The sparse post-GI routine seems to assume that n_d is a scalar count, but in Case 1 the toolkit interface allows n_d to be a vector describing multiple discrete decision dimensions.

In ValueFnIter_postGI_sparse_raw.m, the problematic lines are currently:

[Vtempii,maxindexL2]=max(reshape(entireRHS_ii_z,[n_d*n2long,n_a]),[],1);
[maxindexL2_d, maxindexL2_a] = ind2sub([n_d,n2long],maxindexL2);

If n_d = [n_l,n_e], then:

  • n_d*n2long is not the intended scalar prod(n_d)*n2long
  • ind2sub([n_d,n2long],...) is also inconsistent with the flattened first dimension returned by the return-matrix constructor

The routine should instead use:

  • N_d = prod(n_d)

because the first dimension of the return object is the flattened discrete-choice dimension.

Why this seems to be the right interpretation

Earlier in the same routine, the code calls:

ReturnMatrix_ii_z = CreateReturnFnMatrix_Case1_Disc_DC1_Par2(ReturnFn, n_d, special_n_z, d_gridvals, aprime_ii, a_gridvals, z_val, ReturnFnParamsVec,1);

and the comments indicate that ReturnMatrix_ii_z is of size:

(N_d,n2long,n_a)

So downstream reshaping/indexing should be based on N_d = prod(n_d), not on the vector n_d itself.

Minimal patch proposal

In ValueFnIter_postGI_sparse_raw.m:

  1. Define
N_d = prod(n_d);
  1. Replace
[Vtempii,maxindexL2]=max(reshape(entireRHS_ii_z,[n_d*n2long,n_a]),[],1);

with

[Vtempii,maxindexL2]=max(reshape(entireRHS_ii_z,[N_d*n2long,N_a]),[],1);
  1. Replace
[maxindexL2_d, maxindexL2_a] = ind2sub([n_d,n2long],maxindexL2);

with

[maxindexL2_d, maxindexL2_a] = ind2sub([N_d,n2long],maxindexL2);
  1. Optional consistency cleanup:
midpoint=max(min(maxindex,N_a-1),2);

instead of mixing n_a and N_a in that line.

Additional note on lowmemory

I also checked whether vfoptions.lowmemory=1 meaningfully reduces memory use in the gridinterplayer=1 path.

My reading of the code is:

  • lowmemory=1 does reduce memory use in the return-matrix construction stage by looping over z
  • but in ValueFnIter_Refine_postGI_raw.m, the main post-GI iteration still constructs large interpolation objects such as EVpre, EVinterp, and entireRHS, so peak memory can remain very high

So the reshape error above appears separate from the memory issue.

Reproducibility context

Model-side setup:

  • endogenous state: a
  • exogenous state: z = (eps, theta, age)
  • discrete decision block: d = (l,e)
  • hence n_d = [n_l,n_e]

This is a standard Case 1 use in which there are multiple discrete decision dimensions stacked into d_grid.

Question

Is the intended behavior that ValueFnIter_postGI_sparse_raw.m should support vector-valued n_d the same way the rest of Case 1 does?

If yes, then the patch above seems like the minimal fix.
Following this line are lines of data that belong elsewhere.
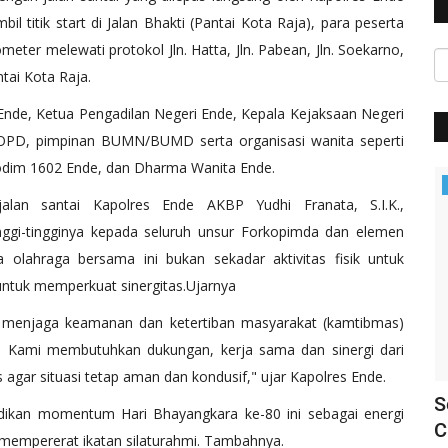
l titik start di Jalan Bhakti (Pantai Kota Raja), para peserta
eter melewati protokol Jln. Hatta, Jln. Pabean, Jln. Soekarno,
ntai Kota Raja.
 Ende, Ketua Pengadilan Negeri Ende, Kepala Kejaksaan Negeri
 OPD, pimpinan BUMN/BUMD serta organisasi wanita seperti
Kodim 1602 Ende, dan Dharma Wanita Ende.
BERANDA
lan santai Kapolres Ende AKBP Yudhi Franata, S.I.K.,
nggi-tingginya kepada seluruh unsur Forkopimda dan elemen
olahraga bersama ini bukan sekadar aktivitas fisik untuk
tuk memperkuat sinergitas.Ujarnya
 menjaga keamanan dan ketertiban masyarakat (kamtibmas)
ri. Kami membutuhkan dukungan, kerja sama dan sinergi dari
agar situasi tetap aman dan kondusif," ujar Kapolres Ende.
 Ende
Siap Amankan Event Internasional,
S
adikan momentum Hari Bhayangkara ke-80 ini sebagai energi
Polres Ende Gelar Apel...
C
 mempererat ikatan silaturahmi. Tambahnya.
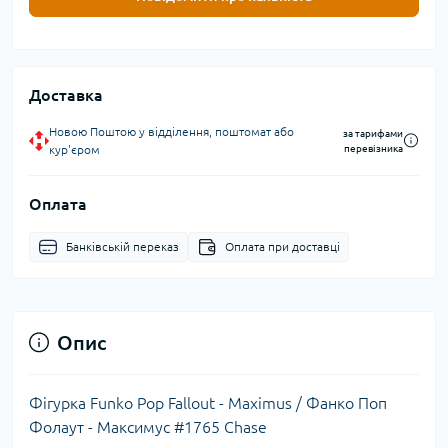
Доставка
Новою Поштою у відділення, поштомат або
за тарифами
кур'єром
перевізника
Оплата
Банківській переказ
Оплата при доставці
Опис
Фігурка Funko Pop Fallout - Maximus / Фанко Поп
Фолаут - Максимус #1765 Chase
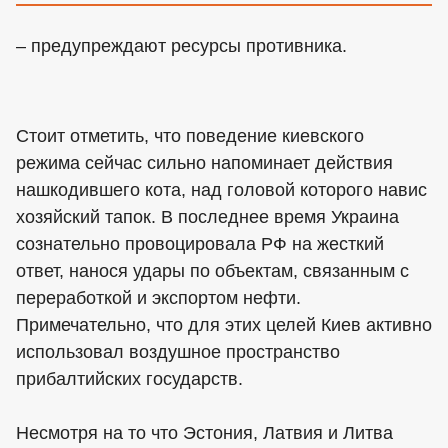
– предупреждают ресурсы противника.
Стоит отметить, что поведение киевского
режима сейчас сильно напоминает действия
нашкодившего кота, над головой которого навис
хозяйский тапок. В последнее время Украина
сознательно провоцировала РФ на жесткий
ответ, нанося удары по объектам, связанным с
переработкой и экспортом нефти.
Примечательно, что для этих целей Киев активно
использовал воздушное пространство
прибалтийских государств.
Несмотря на то что Эстония, Латвия и Литва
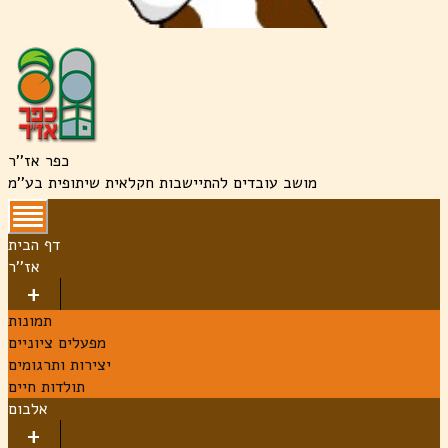
כפר אז''ר
מושב עובדים להתיישבות חקלאית שיתופית בע''מ
דף הבית
אז''ר
תמונות
מפעלים ציוניים
יצירות ותרגומים
תולדות חיים
אלבום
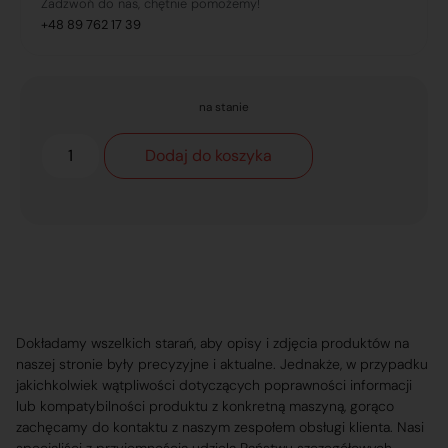
Zadzwoń do nas, chętnie pomożemy!
+48 89 762 17 39
na stanie
Dodaj do koszyka
Dokładamy wszelkich starań, aby opisy i zdjęcia produktów na
naszej stronie były precyzyjne i aktualne. Jednakże, w przypadku
jakichkolwiek wątpliwości dotyczących poprawności informacji
lub kompatybilności produktu z konkretną maszyną, gorąco
zachęcamy do kontaktu z naszym zespołem obsługi klienta. Nasi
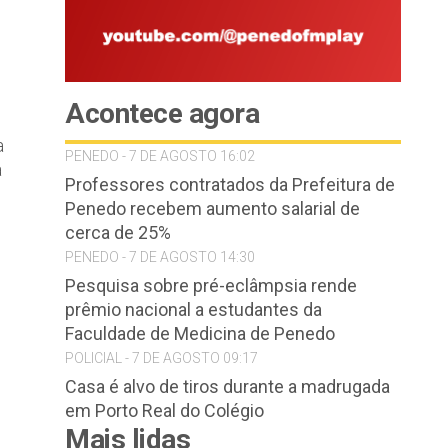
Acontece agora
a
PENEDO - 7 DE AGOSTO 16:02
a
Professores contratados da Prefeitura de
Penedo recebem aumento salarial de
cerca de 25%
PENEDO - 7 DE AGOSTO 14:30
Pesquisa sobre pré-eclâmpsia rende
prêmio nacional a estudantes da
Faculdade de Medicina de Penedo
POLICIAL - 7 DE AGOSTO 09:17
Casa é alvo de tiros durante a madrugada
em Porto Real do Colégio
Mais lidas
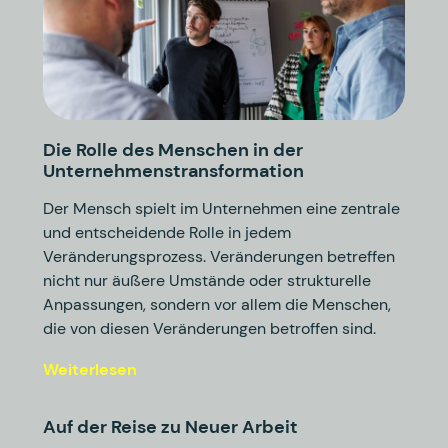
Die Rolle des Menschen in der
Unternehmenstransformation
Der Mensch spielt im Unternehmen eine zentrale
und entscheidende Rolle in jedem
Veränderungsprozess. Veränderungen betreffen
nicht nur äußere Umstände oder strukturelle
Anpassungen, sondern vor allem die Menschen,
die von diesen Veränderungen betroffen sind.
Weiterlesen
Auf der Reise zu Neuer Arbeit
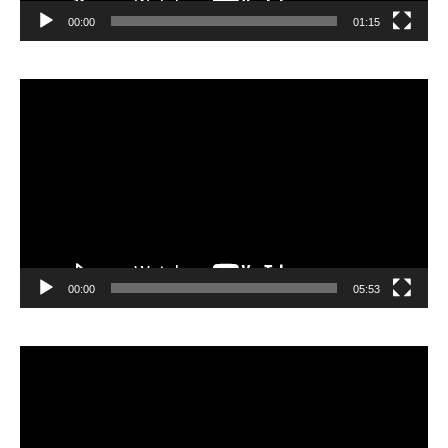
00:00
01:15
Lecteur
vidéo
00:00
05:53
Lecteur
vidéo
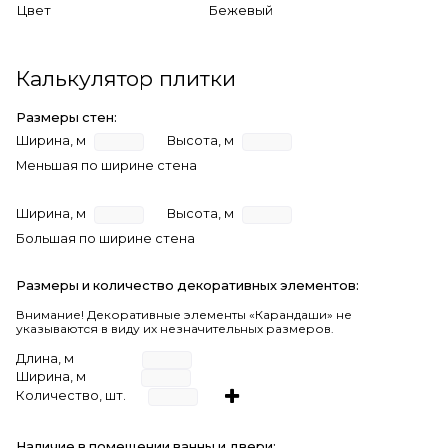
Цвет
Бежевый
Калькулятор плитки
Размеры стен:
Ширина, м
Высота, м
Меньшая по ширине стена
Ширина, м
Высота, м
Большая по ширине стена
Размеры и количество декоративных элементов:
Внимание! Декоративные элементы «Карандаши» не
указываются в виду их незначительных размеров.
Длина, м
Ширина, м
Количество, шт.
Наличие в помещении ванны и двери:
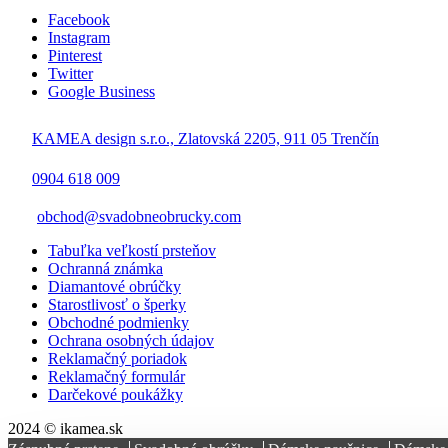
Facebook
Instagram
Pinterest
Twitter
Google Business
KAMEA design s.r.o., Zlatovská 2205, 911 05 Trenčín
0904 618 009
obchod@svadobneobrucky.com
Tabuľka veľkostí prsteňov
Ochranná známka
Diamantové obrúčky
Starostlivosť o šperky
Obchodné podmienky
Ochrana osobných údajov
Reklamačný poriadok
Reklamačný formulár
Darčekové poukážky
2024 © ikamea.sk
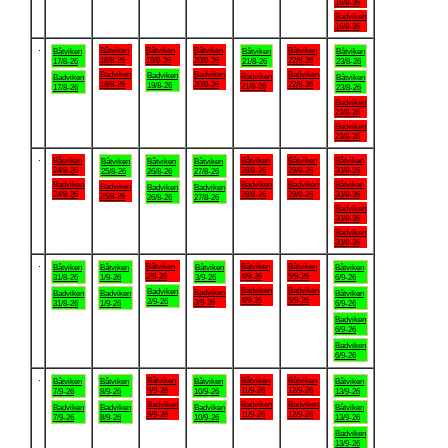
16/8-26
Badviken
16/8-26
.
Båtviken
Båtviken
Båtviken
Båtviken
Båtviken
Båtviken
Båtviken
18/8-26
19/8-26
20/8-26
22/8-26
17/8-26
21/8-26
23/8-26
Badviken
Badviken
Badviken
Badviken
Badviken
Badviken
Båtviken
18/8-26
20/8-26
22/8-26
19/8-26
21/8-26
17/8-26
23/8-26
Badviken
23/8-26
Badviken
23/8-26
.
Båtviken
Båtviken
Båtviken
Båtviken
Båtviken
Båtviken
Båtviken
24/8-26
28/8-26
29/8-26
30/8-26
25/8-26
26/8-26
27/8-26
Badviken
Badviken
Badviken
Båtviken
Badviken
Badviken
Badviken
24/8-26
28/8-26
29/8-26
30/8-26
25/8-26
26/8-26
27/8-26
Badviken
30/8-26
Badviken
30/8-26
.
Båtviken
Båtviken
Båtviken
Båtviken
Båtviken
Båtviken
Båtviken
2/9-26
4/9-26
5/9-26
31/8-26
1/9-26
3/9-26
6/9-26
Badviken
Badviken
Badviken
Badviken
Badviken
Badviken
Båtviken
4/9-26
5/9-26
2/9-26
3/9-26
31/8-26
1/9-26
6/9-26
Badviken
6/9-26
Badviken
6/9-26
.
Båtviken
Båtviken
Båtviken
Båtviken
Båtviken
Båtviken
Båtviken
9/9-26
11/9-26
12/9-26
7/9-26
8/9-26
10/9-26
13/9-26
Badviken
Badviken
Badviken
Badviken
Badviken
Badviken
Båtviken
9/9-26
11/9-26
12/9-26
7/9-26
8/9-26
10/9-26
13/9-26
Badviken
13/9-26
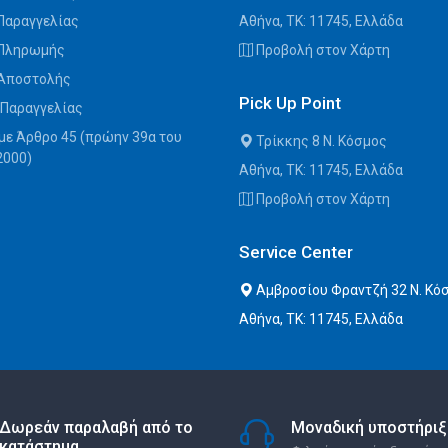
Παραγγελίας
Αθήνα, ΤΚ: 11745, Ελλάδα
 Πληρωμής
Προβολή στον Χάρτη
 Αποστολής
Pick Up Point
 Παραγγελίας
με Άρθρο 45 (πρώην 39α του
Τρίκκης 8 Ν. Κόσμος
2000)
Αθήνα, ΤΚ: 11745, Ελλάδα
Προβολή στον Χάρτη
Service Center
Αμβροσίου Φραντζή 32 Ν. Κό
Αθήνα, ΤΚ: 11745, Ελλάδα
Δωρεάν παραλαβή από το
Μοναδική υποστήριξ
κατάστημα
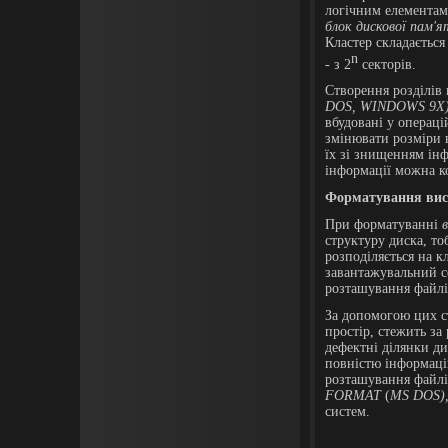
логічним елементам
блок дискової пам'я
Кластер складається 
n
- з 2
секторів.
Створення розділів
DOS, WINDOWS 9X
вбудовані у операц
змінювати розміри в
їх зі знищенням ін
інформації можна к
Форматування вис
При форматуванні
структуру диска, то
розподіляється на к
завантажувальний с
розташування файл
За допомогою цих с
простір, стежить за
дефектні ділянки д
повністю інформацію
розташування файлі
FORMAT
(
MS DOS)
систем.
If not, it would help to document that the sparse post-GI path currently only supports scalar n_d.

Regarding this problem, I’ve proposed a number of patches to this problem, many of which have been accepted. Fixing this will just be a case of extending the logic of not naively creating these variables before lowmemory has had its say.

1 Like

Actually my post deals with two issues at the same time (which is maybe not a good idea).

The most urgent one is that the function gives an error message, which signals a bug.

The secondary issue is that the grid interp layer codes are too memory intensive, even with lowmemory=1.

To provide context, my machine has 16 GB of GPU RAM, which is not small.
Are you sure your changes have been merged into the toolkit? As far as I understand, the lowmemory=1 option does not seem to reduce peak memory usage with gridinterplayer and refine. I checked in my task manager and peak memory usage was hitting the 16 GB of RAM.
The reason is that lowmemory=1 loops over z in the construction of the return function (good) but then does NOT loop over z in the memory-intensive vfi with interpolation. I would consider NOT precomputing the big return array when lowmemory=1.

Context information on the model.
Based on Bruggeman (AEJ:Macro 2021), Higher Taxes at the top: the role of entrepreneurs. In terms of grid sizes, the only change is that I have N_z=9×11+1=100, but I have a small n_d=[6,3].

My changes have been in other areas (experience assets), but solving the same problems. The bulk of my changes are being reviewed now but I think some others are already in.

1 Like